There certainly was a time when Strictly was one of the only places you could get legally exported dart frogs. They started a lot of people in the hobby and today they are the same as they were then except their animals are in much better shape (thanks much to Marcus Breece for teaching the exporters how to handle the frogs for ALL of their customers). 
I have no problem with Strictly, they are what they are and a part of this hobby's history. Stand down "frog police"!!


----------



## JJuchems (Feb 16, 2004)

I have purchased from Strictly Reptiles, and they are one of the better importers I have worked with. Importers use common/general names all the time for easy recognition. Mark is right, their are a lot of dart frogs in the hobby that came from Strictly's.


----------



## jjthom2 (Oct 13, 2008)

I recently purchased 3 of these "Man Creek" Pumilio from a seller in Canada who imported from Strictly. All appear to be well fed and in good health (far better shape than previous imports I have seen here).
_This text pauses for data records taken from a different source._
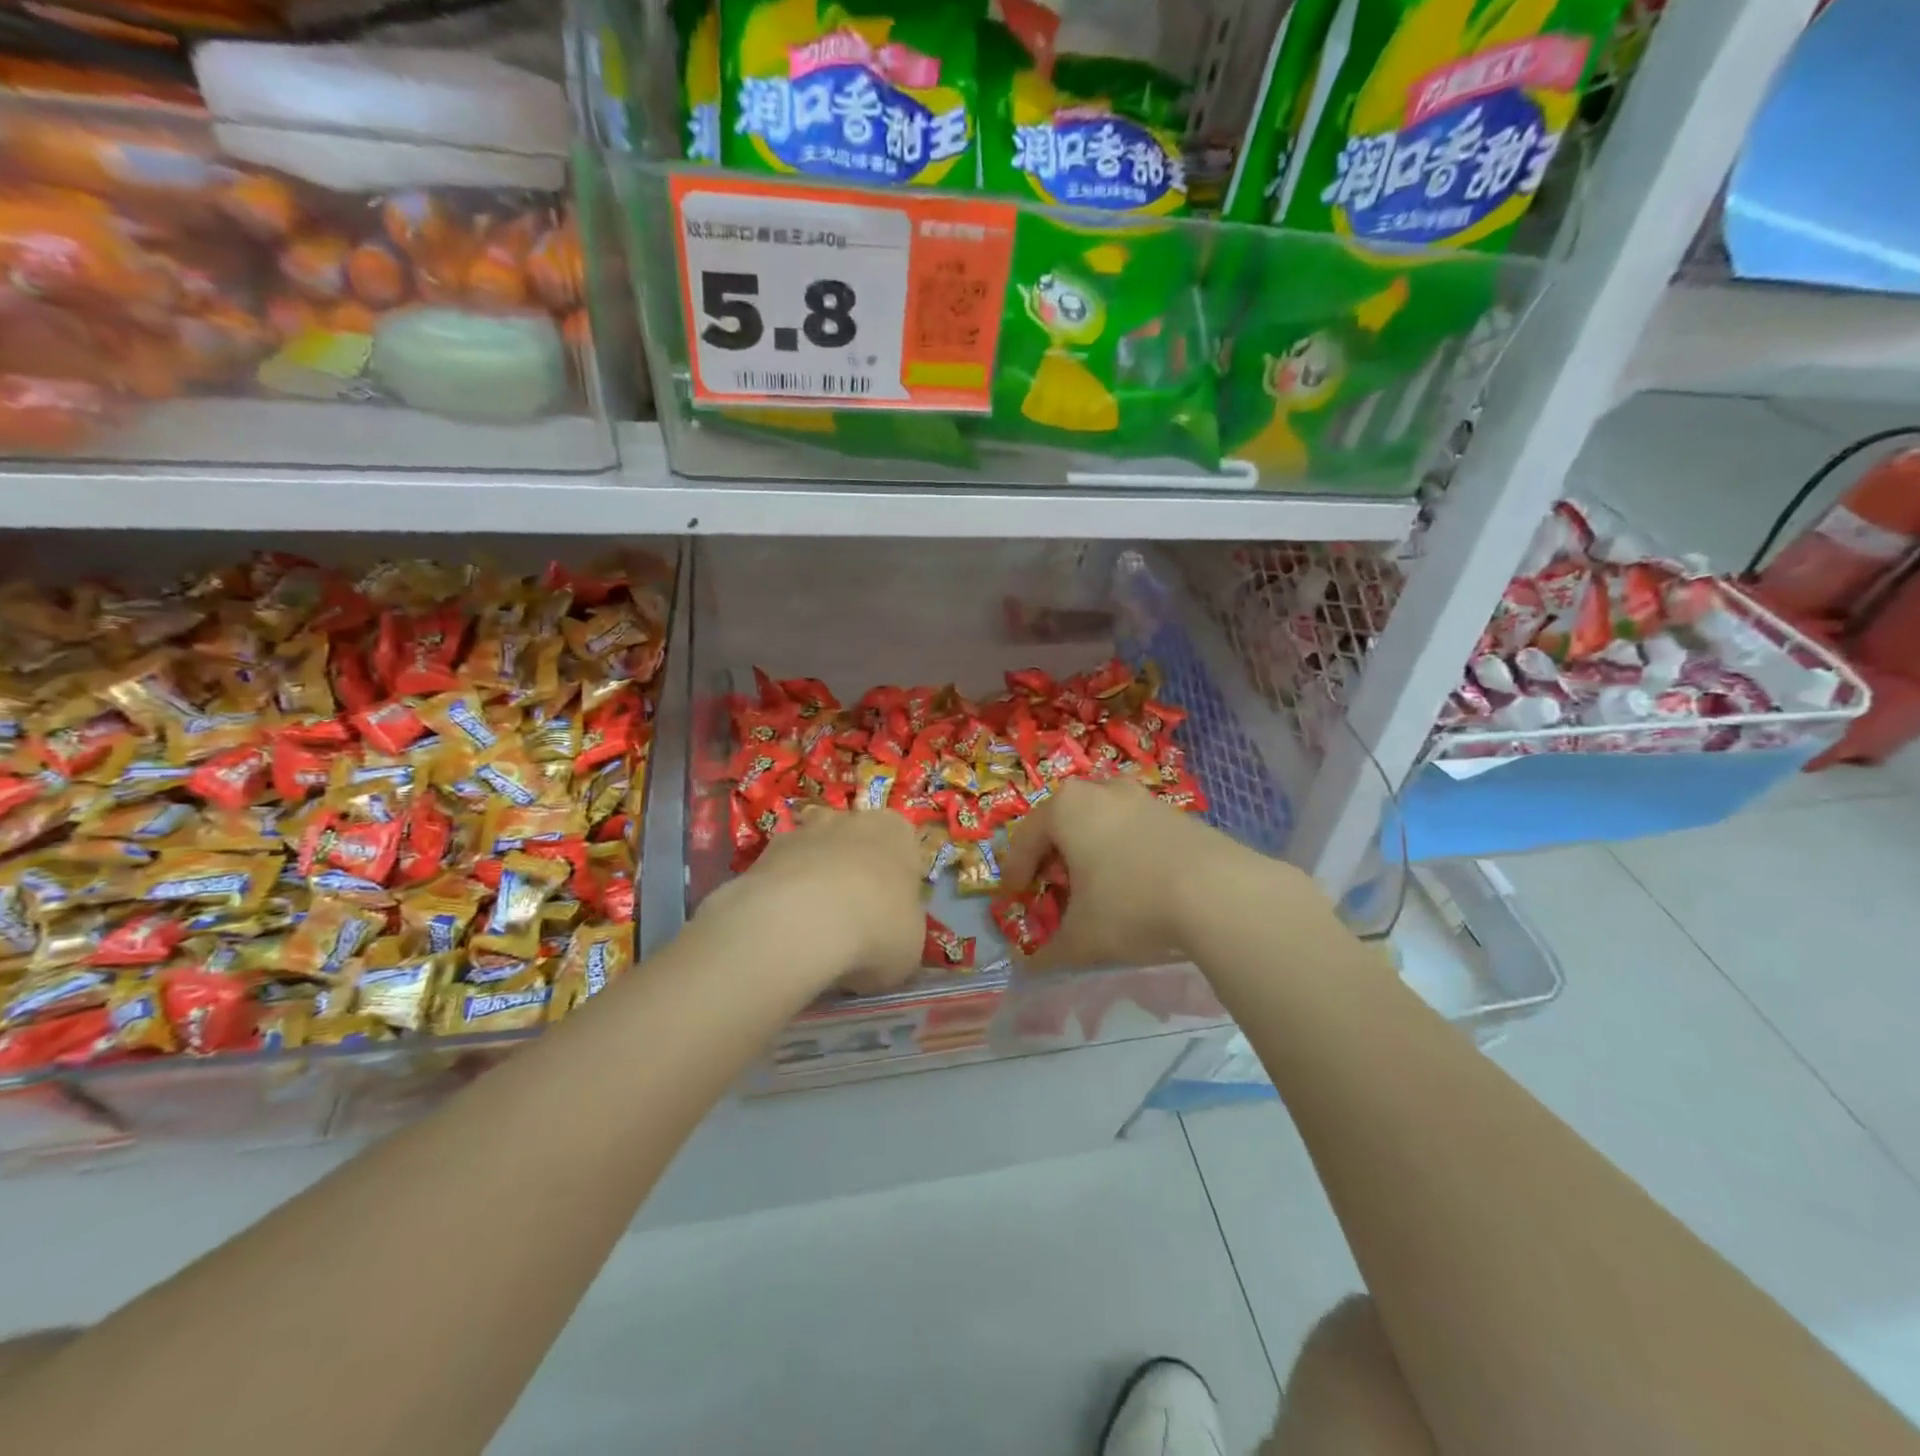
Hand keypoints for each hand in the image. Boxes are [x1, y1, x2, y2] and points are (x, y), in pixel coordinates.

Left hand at [700, 806, 924, 996]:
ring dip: (812, 881)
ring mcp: (803, 831)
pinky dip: (779, 897)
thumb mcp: (910, 944)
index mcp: (896, 832)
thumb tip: (886, 939)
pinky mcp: (762, 852)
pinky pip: (779, 875)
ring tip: (810, 929)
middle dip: (851, 873)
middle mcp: (851, 820)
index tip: (888, 913)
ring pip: (812, 854)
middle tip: (850, 921)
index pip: (902, 847)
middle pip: (854, 844)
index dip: (895, 881)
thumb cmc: (877, 928)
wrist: (803, 922)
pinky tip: (781, 931)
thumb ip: (901, 929)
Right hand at [1001, 778, 1286, 965]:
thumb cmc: (1131, 905)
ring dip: (1092, 850)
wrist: (1221, 893)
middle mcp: (1101, 791)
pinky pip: (1135, 830)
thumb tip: (1029, 970)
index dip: (1015, 870)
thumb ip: (1049, 953)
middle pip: (1064, 821)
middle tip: (1052, 886)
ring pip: (1102, 821)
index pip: (1025, 838)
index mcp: (1066, 808)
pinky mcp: (1178, 814)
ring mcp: (1143, 798)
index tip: (1014, 894)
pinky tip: (1136, 885)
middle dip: (1054, 854)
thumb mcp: (1082, 939)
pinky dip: (1125, 852)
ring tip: (1095, 886)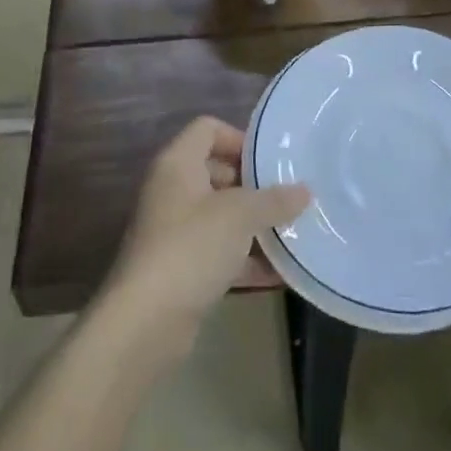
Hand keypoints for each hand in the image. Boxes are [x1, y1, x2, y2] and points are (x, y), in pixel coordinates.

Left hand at [100, 117, 310, 363]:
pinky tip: (280, 273)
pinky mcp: (180, 268)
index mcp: (178, 164)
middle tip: (287, 198)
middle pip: (216, 171)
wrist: (145, 321)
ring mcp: (174, 231)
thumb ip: (274, 200)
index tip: (270, 163)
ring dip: (253, 224)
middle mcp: (172, 190)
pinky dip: (245, 259)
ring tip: (292, 233)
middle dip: (253, 185)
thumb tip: (305, 191)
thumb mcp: (240, 216)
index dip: (239, 139)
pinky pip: (218, 251)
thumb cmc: (192, 247)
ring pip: (220, 215)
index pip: (208, 128)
I will be keeping them seperate from my "Man Creeks" after quarantine because they seem larger and more "granuliferous" like - no collection locale. 

I'll try to get some pics up.


----------



## Ed (Sep 19, 2004)

markpulawski said:


> There certainly was a time when Strictly was one of the only places you could get legally exported dart frogs. They started a lot of people in the hobby and today they are the same as they were then except their animals are in much better shape (thanks much to Marcus Breece for teaching the exporters how to handle the frogs for ALL of their customers).
> I have no problem with Strictly, they are what they are and a part of this hobby's history. Stand down "frog police"!!


Hi Mark,

Wasn't it Pete Bandrey that first started treating the frogs when he imported them that helped stabilize a lot of the old imports? 

Ed


----------